No, it is not. The petrodollar or seignorage as the basis for economic
supremacy is conspiratorial.

The US essentially guarantees the safety of Europe because they _had to_ given
the situation after WW2.

Europeans consistently under invest on this issue largely because they know
the Americans won't fail or back down.

And FYI, US bases in Europe do not guarantee any kind of petrodollar anyhow.

The response that 'America is the one that wins by protecting everyone' is
factually incorrect and borderline hypocritical because it hides the fact that
Europeans are absolutely not doing what they need to do to ensure integrity of
their own nations.

Without US led action - the Baltic states would have already been grabbed by
Russia, and Ukraine would be 100% politically controlled by Russia, if not
occupied. Poland would again be 'the buffer'.

The EU has a gaping hole in this sense - they are a massive, federated economy
who cannot defend themselves with some bad actors nipping at their heels.

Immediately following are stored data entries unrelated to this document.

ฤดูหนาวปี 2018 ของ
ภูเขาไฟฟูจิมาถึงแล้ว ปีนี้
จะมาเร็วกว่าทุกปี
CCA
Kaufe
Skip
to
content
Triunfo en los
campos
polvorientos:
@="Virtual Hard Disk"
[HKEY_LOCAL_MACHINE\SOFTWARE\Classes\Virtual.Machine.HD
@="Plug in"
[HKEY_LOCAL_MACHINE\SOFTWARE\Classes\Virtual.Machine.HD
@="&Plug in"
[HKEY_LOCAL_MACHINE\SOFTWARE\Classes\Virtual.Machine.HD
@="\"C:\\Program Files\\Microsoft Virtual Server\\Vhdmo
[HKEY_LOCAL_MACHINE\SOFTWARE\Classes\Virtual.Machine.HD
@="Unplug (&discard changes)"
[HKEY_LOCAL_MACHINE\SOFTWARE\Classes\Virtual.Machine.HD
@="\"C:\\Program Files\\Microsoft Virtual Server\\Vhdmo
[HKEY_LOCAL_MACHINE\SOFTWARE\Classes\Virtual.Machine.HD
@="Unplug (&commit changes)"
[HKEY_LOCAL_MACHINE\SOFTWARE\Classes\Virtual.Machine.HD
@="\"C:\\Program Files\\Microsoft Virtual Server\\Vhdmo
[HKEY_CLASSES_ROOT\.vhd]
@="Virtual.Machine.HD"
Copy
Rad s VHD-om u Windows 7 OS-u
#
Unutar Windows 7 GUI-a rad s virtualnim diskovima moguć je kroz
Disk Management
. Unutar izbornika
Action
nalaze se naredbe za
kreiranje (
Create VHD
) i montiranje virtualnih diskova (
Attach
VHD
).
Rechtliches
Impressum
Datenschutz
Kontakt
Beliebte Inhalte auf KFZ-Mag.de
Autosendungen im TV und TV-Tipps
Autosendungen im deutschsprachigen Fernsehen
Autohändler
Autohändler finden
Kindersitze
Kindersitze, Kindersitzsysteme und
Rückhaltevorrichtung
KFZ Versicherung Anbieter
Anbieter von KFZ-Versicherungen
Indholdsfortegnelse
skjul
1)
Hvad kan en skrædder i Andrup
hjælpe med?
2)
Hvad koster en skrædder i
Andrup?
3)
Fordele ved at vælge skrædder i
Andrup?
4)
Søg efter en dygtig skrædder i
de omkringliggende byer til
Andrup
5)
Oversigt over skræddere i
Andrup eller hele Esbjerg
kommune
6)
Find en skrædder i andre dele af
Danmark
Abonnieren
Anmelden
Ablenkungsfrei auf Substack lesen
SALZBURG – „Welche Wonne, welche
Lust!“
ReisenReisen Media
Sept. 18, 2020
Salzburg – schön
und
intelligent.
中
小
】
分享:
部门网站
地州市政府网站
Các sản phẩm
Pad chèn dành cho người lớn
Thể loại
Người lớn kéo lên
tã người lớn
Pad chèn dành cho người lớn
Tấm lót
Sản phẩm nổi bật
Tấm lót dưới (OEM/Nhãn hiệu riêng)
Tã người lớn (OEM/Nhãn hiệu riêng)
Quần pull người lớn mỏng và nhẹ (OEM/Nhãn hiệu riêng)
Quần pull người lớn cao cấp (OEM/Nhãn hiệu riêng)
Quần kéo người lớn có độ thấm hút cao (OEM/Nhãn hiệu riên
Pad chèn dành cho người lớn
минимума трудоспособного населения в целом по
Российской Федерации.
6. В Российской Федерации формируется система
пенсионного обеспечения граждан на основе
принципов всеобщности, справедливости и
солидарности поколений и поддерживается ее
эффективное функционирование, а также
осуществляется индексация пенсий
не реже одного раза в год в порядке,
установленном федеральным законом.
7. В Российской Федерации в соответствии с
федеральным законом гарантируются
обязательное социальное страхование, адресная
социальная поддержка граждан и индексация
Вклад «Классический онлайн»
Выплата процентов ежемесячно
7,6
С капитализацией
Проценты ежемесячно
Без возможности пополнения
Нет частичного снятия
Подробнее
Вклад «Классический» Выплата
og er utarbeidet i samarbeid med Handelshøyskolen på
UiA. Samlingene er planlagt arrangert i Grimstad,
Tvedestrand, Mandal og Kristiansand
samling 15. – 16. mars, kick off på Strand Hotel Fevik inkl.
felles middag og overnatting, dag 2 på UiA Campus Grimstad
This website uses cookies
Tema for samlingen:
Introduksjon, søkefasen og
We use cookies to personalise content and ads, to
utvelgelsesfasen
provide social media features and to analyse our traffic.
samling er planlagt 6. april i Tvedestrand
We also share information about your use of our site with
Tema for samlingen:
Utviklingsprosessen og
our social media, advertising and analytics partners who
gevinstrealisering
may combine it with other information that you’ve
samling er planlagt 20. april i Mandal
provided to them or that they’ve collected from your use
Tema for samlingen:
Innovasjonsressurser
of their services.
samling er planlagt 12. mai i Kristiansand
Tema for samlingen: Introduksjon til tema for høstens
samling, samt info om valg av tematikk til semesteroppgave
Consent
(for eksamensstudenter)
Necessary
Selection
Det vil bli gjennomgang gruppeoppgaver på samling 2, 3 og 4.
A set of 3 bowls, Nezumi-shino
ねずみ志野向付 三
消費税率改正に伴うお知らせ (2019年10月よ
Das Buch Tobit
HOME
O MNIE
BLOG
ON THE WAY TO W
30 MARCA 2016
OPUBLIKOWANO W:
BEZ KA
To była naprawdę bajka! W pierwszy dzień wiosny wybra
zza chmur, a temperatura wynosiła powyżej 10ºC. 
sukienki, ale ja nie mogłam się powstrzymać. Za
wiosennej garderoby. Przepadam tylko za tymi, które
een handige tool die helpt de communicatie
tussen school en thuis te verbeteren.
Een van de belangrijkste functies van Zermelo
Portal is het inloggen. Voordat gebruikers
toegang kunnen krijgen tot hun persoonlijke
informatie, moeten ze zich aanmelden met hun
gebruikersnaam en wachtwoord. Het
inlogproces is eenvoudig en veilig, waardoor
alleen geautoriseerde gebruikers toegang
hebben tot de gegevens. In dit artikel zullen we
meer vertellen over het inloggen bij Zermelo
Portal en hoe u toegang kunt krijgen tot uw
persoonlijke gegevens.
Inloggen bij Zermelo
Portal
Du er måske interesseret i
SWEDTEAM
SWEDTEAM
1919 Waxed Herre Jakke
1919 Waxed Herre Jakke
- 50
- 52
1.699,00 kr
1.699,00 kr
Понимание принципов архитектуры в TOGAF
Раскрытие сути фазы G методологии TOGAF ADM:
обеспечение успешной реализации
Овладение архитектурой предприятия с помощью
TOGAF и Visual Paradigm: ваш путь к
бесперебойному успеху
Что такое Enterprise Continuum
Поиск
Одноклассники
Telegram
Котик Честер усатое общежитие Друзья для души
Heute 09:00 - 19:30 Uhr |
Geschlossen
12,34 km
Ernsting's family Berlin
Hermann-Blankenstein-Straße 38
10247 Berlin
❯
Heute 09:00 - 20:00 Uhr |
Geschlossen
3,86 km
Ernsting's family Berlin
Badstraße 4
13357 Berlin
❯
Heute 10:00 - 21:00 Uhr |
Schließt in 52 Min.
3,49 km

China is very rapidly developing the ability to project hard power at least
thousands of km away from it's land, at least in the S. China sea and beyond.
Certainly with the objective of swallowing Taiwan, and maintaining supremacy
throughout East/South Asia. For what it's worth.

The Euros need to do their part and coordinate defence of their own borders,
right now they are behind in this area.